Sixth man in Toronto last year could be key insurance policy in Brooklyn
10/24/2013 9:58 AM ET
By Lou DiPietro

BACKGROUND
If Alan Anderson had a basketball mantra, it might be “have jump shot, will travel,” as he is seemingly the ultimate definition of a journeyman.

After playing 126 games in his four years at Michigan State (2001-05), the 6-foot-6 swingman went undrafted – although he was taken No. 3 overall in that year’s CBA Draft – and ended up signing with Charlotte, where he averaged 5.8 points in 37 games as a rookie. He was waived the following preseason and spent almost all of 2006-07 playing in the NBDL with Tulsa before returning for 17 games with the Bobcats late in the season, but that would be the end of his domestic career for another half-decade.

Anderson signed with Vitus Bologna in Italy for the 2007-08 season, and over the next five years, he played in six different countries – Italy, Russia, Croatia, Israel, Spain, and China – and for two different D-League teams before signing a 10-day contract with the Toronto Raptors in March 2012. He eventually was signed for the rest of the year and played 17 games (starting 12) for the Raptors, averaging 9.6 points per game and earning a spot on the roster the following season.

LAST SEASON
Anderson was a key reserve for Dwane Casey in Toronto, playing 65 games (with two starts) and averaging 10.7 points, 2.3 rebounds, and 1.6 assists in 23 minutes per game. That line earned him a one-year, minimum-salary deal with a 2014-15 player option to come in and fill out the Nets roster.

THIS SEASON
If you look at any online Nets depth chart, you’re likely to find Anderson on the third line at either shooting guard or small forward, depending on who set the chart and/or where they put Toko Shengelia.

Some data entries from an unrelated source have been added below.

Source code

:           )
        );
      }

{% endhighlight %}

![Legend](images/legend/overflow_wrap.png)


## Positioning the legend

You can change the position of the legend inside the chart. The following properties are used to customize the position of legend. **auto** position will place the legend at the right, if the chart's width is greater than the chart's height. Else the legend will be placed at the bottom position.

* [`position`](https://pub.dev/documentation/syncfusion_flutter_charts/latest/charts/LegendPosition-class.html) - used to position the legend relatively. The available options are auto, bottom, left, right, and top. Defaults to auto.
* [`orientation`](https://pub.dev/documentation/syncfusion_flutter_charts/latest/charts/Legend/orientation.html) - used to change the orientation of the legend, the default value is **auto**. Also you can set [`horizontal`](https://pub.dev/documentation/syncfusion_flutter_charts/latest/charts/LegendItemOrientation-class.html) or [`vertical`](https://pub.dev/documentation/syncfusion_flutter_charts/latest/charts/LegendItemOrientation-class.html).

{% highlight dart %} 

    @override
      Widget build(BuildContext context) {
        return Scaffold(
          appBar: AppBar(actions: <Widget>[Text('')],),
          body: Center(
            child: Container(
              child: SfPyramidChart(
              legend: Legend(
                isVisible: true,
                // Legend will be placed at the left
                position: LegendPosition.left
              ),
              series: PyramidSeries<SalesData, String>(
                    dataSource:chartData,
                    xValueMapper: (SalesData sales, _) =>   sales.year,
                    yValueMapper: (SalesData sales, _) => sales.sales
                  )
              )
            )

However, if you watch any Brooklyn practice or preseason game, what you’ll see is that Anderson may be one of the most important insurance policies in the league.

Sure, it’s possible that Anderson may rarely (if ever) crack the rotation, remaining an at-best 11th man who sees most of his playing time due to blowouts, injuries, or foul trouble – but it’s also very possible that, even in those situations, he could play his way into high demand the same way he did in Toronto.

Best case scenario, we see Anderson, who is noted as a great defender and excellent mid-range shooter, filling a similar role as Keith Bogans filled at times last year: that of a spark plug who does the little things and can get a team going with a big shot if needed.

Bogans played 74 games but only averaged 4.2 points, 1.6 rebounds, and 1.0 assists in 19 minutes, and because of the uncertainty in the rotation, we’ll project Anderson somewhere similar; we’ll peg him at 50 games and somewhere between 15-20 minutes per, with a line of 6.5-3.5-1.5 and a shooting percentage somewhere around 40 percent.